Por que esse ex-secretário do papa foi acusado de heresia? Os autos do processo do seu julgamento, descobertos no fim do século passado, revelam que ele foi considerado culpado de 34 acusações, que correspondem às doutrinas que ele contestava. Entre elas estavam os ensinos do purgatório, do celibato para sacerdotes e freiras, da transubstanciação, da confirmação, da confissão, da proibição de certos alimentos, das indulgências e das orações aos “santos”. A oitava acusação é especialmente interessante. (Veja o quadro na página 21.) Condenando à morte quem aceitava somente a “palavra de Deus conforme expressa nas Escrituras Sagradas” como base para suas crenças, a Inquisição mostrou claramente que a Igreja Católica não considera a Bíblia Sagrada como a única fonte inspirada. Assim, não é de admirar que muitas das doutrinas da Igreja sejam baseadas, não nas Escrituras, mas na tradição da Igreja.
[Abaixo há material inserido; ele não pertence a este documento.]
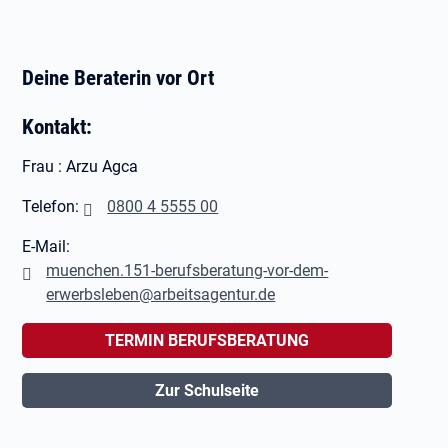
Deine Beraterin vor Ort
Kontakt:
Frau : Arzu Agca
Telefon:
0800 4 5555 00
E-Mail:
muenchen.151-berufsberatung-vor-dem-
erwerbsleben@arbeitsagentur.de
TERMIN BERUFSBERATUNG
Zur Schulseite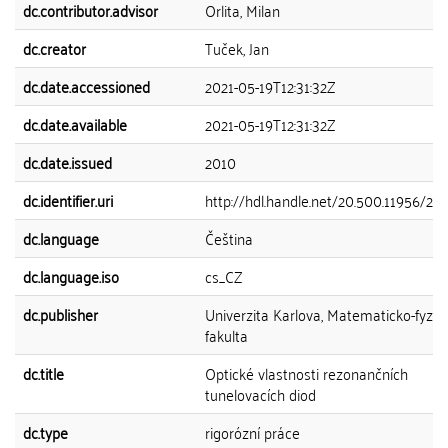
dc.contributor.advisor
Orlita, Milan
dc.creator
Tuček, Jan
dc.date.accessioned
2021-05-19T12:31:32Z
dc.date.available
2021-05-19T12:31:32Z
dc.date.issued
2010
dc.identifier.uri
http://hdl.handle.net/20.500.11956/24
dc.language
Čeština
dc.language.iso
cs_CZ
dc.publisher
Univerzita Karlova, Matematicko-fyziká
fakulta
dc.title
Optické vlastnosti rezonančních
tunelovacích diod
dc.type
rigorózní práce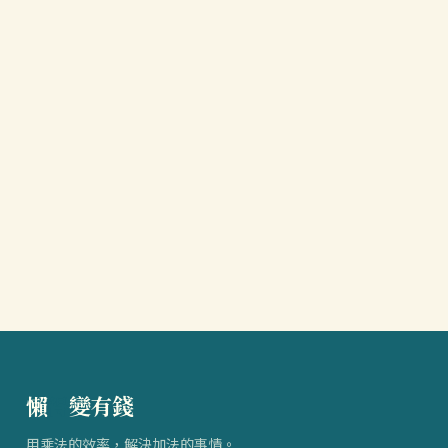
懶
得
變有錢
用乘法的效率，解決加法的事情。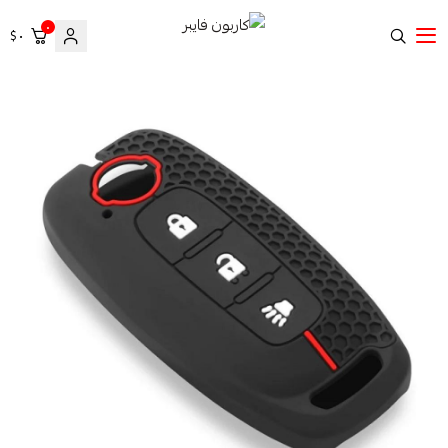
٠
٠ $
كاربون فايبر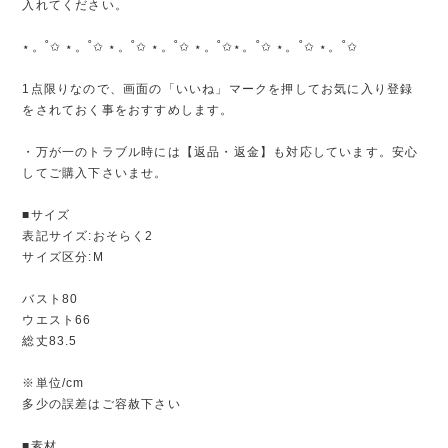
入れてください。
⋆。˚✩ ⋆。˚✩ ⋆。˚✩ ⋆。˚✩ ⋆。˚✩⋆。˚✩ ⋆。˚✩ ⋆。˚✩
1点限りなので、画面の「いいね」マークを押してお気に入り登録
をされておく事をおすすめします。
・万が一のトラブル時には【返品・返金】も対応しています。安心
してご購入下さいませ。
■サイズ
表記サイズ:おそらく2
サイズ区分:M
バスト80
ウエスト66
総丈83.5
※単位/cm
多少の誤差はご容赦下さい
■素材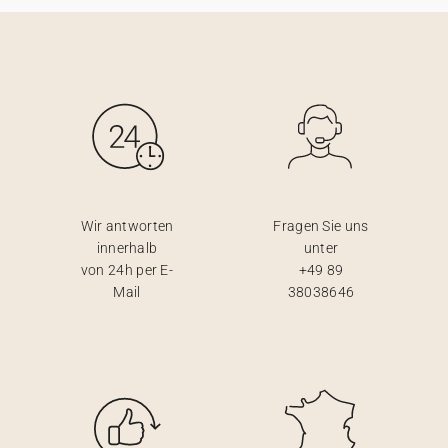
Wir antworten
Fragen Sie uns
innerhalb
unter
von 24h per E-
+49 89
Mail
38038646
A execução de um jovem estudante
Não se conhece bem a biografia breve e comovente de Pomponio Algieri, nascido perto de Nápoles, em 1531, mas muito se descobriu graças à diligente investigação histórica por parte de vários eruditos. Enquanto estudava na Universidade de Pádua, Algieri entrou em contato com professores e estudantes de várias partes da Europa, e assim ficou sabendo dos chamados hereges e das doutrinas da Reforma Protestante. Seu interesse nas Escrituras aumentou.
Ele começou a acreditar que somente a Bíblia é inspirada, e, em resultado disso, rejeitou várias doutrinas católicas, como a confissão, a confirmação, o purgatório, a transubstanciação e a intercessão dos “santos”, bem como o ensino de que o papa é o vigário de Cristo.
Algieri foi preso e julgado pela Inquisição em Pádua. Ele disse aos inquisidores: “Volto para a prisão de bom grado, talvez até para aguardar a morte, se essa for a vontade de Deus. Por meio de seu esplendor, Deus dará a cada um mais esclarecimento. Suportarei todo tormento com alegria porque Cristo, o Consolador perfeito das almas aflitas, que é minha fonte de iluminação e de verdadeira luz, pode banir toda escuridão.” Posteriormente, a Inquisição Romana o extraditou e condenou-o à morte.
Algieri tinha 25 anos quando morreu. No dia em que foi morto, em Roma, ele se recusou a confessar-se ou a receber a comunhão. O instrumento de sua execução foi ainda mais cruel do que o costumeiro. Ele não foi queimado na estaca. Em vez disso, um caldeirão enorme cheio de materiais inflamáveis (óleo, piche e resina) foi colocado no cadafalso à vista de todos. Amarrado, o rapaz foi abaixado nele. Atearam fogo no conteúdo e o jovem foi lentamente queimado vivo.